* RECORDS TO PROCESS:
*** Begin section ***

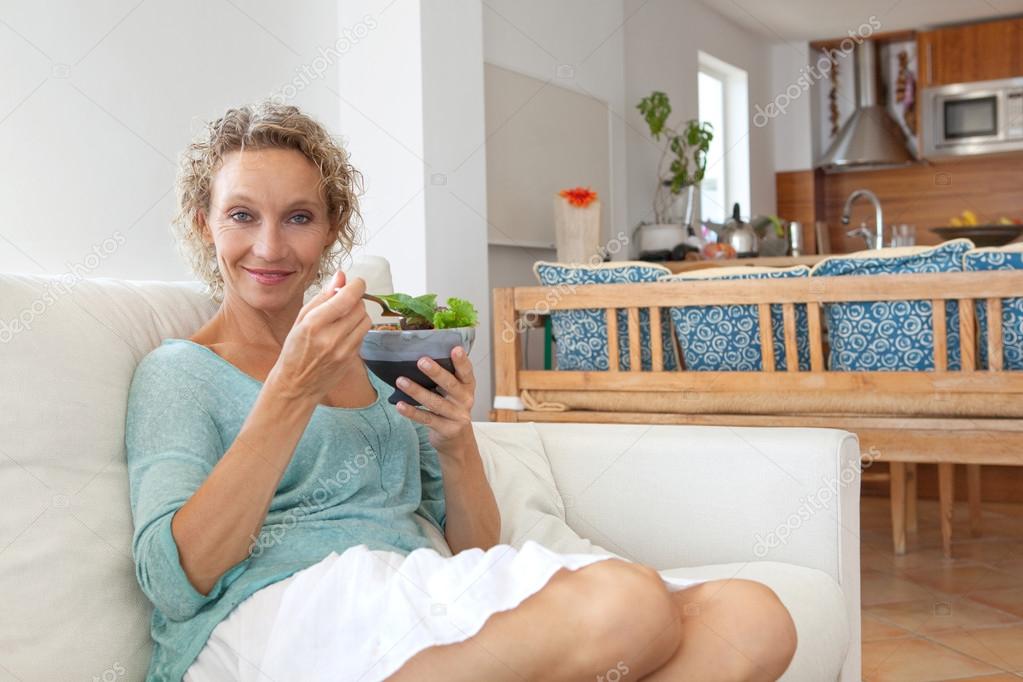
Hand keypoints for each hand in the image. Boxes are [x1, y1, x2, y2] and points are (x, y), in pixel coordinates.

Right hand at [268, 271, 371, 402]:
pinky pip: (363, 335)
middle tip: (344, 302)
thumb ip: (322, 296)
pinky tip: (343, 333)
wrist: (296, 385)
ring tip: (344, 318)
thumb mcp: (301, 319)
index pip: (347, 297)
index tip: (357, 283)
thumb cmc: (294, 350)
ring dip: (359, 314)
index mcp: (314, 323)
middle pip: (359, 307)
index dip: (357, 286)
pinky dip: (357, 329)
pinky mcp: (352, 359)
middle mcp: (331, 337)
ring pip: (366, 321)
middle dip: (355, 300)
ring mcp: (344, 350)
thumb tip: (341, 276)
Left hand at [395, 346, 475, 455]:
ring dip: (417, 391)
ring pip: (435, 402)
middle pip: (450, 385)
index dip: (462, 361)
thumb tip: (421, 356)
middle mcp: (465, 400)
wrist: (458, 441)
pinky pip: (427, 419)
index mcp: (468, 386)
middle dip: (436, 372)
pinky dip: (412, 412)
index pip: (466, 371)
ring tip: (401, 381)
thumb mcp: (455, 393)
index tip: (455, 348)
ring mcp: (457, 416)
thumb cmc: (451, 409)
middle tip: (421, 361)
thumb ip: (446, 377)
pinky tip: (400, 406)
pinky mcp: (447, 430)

*** End section ***
*** Begin section ***

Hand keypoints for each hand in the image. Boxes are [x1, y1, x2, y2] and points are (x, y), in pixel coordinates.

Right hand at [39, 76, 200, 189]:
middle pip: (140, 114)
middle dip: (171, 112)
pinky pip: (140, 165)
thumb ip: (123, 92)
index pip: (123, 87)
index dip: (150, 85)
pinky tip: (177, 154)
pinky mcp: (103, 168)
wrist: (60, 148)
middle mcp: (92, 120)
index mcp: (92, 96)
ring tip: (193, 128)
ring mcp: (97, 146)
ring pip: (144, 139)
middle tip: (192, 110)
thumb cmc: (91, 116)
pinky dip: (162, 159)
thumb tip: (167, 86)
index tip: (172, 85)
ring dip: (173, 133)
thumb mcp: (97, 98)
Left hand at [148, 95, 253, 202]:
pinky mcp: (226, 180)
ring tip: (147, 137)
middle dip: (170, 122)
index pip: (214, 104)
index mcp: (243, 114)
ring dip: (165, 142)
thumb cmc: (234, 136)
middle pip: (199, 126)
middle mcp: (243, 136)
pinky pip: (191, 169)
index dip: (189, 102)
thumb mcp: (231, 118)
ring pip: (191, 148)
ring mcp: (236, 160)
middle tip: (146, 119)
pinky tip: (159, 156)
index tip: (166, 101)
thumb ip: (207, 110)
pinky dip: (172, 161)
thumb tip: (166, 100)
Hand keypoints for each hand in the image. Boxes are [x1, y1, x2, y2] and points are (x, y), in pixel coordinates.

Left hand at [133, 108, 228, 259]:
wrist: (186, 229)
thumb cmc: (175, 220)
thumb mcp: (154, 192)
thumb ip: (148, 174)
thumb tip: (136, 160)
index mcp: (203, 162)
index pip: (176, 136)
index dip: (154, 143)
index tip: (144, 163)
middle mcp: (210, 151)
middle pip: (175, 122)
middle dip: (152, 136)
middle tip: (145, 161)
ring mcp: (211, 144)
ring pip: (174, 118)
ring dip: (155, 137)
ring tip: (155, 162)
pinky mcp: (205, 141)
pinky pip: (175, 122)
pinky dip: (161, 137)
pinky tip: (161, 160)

*** End section ***
*** Begin section ***

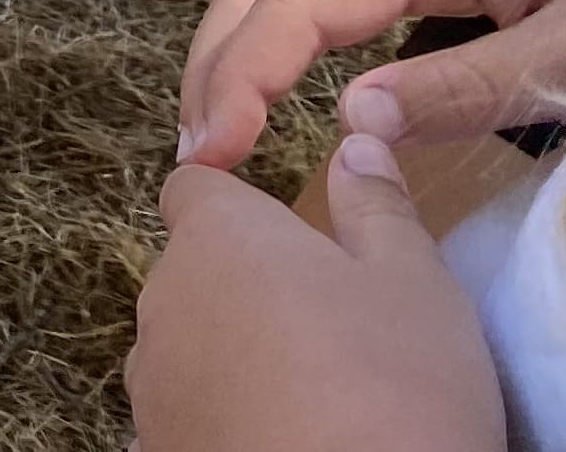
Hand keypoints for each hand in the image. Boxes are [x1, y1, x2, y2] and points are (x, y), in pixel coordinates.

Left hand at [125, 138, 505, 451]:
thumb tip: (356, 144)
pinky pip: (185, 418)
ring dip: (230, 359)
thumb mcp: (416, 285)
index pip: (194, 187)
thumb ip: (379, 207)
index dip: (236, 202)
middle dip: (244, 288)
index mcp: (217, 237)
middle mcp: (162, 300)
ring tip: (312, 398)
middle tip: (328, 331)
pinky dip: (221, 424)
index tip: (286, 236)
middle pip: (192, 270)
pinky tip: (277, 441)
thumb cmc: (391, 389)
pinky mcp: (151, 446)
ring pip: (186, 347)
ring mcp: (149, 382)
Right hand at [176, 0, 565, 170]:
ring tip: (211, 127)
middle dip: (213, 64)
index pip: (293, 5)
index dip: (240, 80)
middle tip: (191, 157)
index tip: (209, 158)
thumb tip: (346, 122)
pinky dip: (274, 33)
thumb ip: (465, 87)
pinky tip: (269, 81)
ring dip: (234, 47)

*** End section ***

* INSTRUCTIONS FOR THE TASK:
Which lines above run from the one containing "ring mcp: (457, 416)" down to the one containing "pinky mcp: (447, 430)"? Repeat exactly those, both ends included, and nothing else.

* RESULT FOR THIS TASK:
ring mcp: (457, 416)
thumb cmc: (451, 409)
middle tip: (421, 361)
thumb ip: (446, 377)
pinky tip: (400, 406)
pinky mcp: (447, 430)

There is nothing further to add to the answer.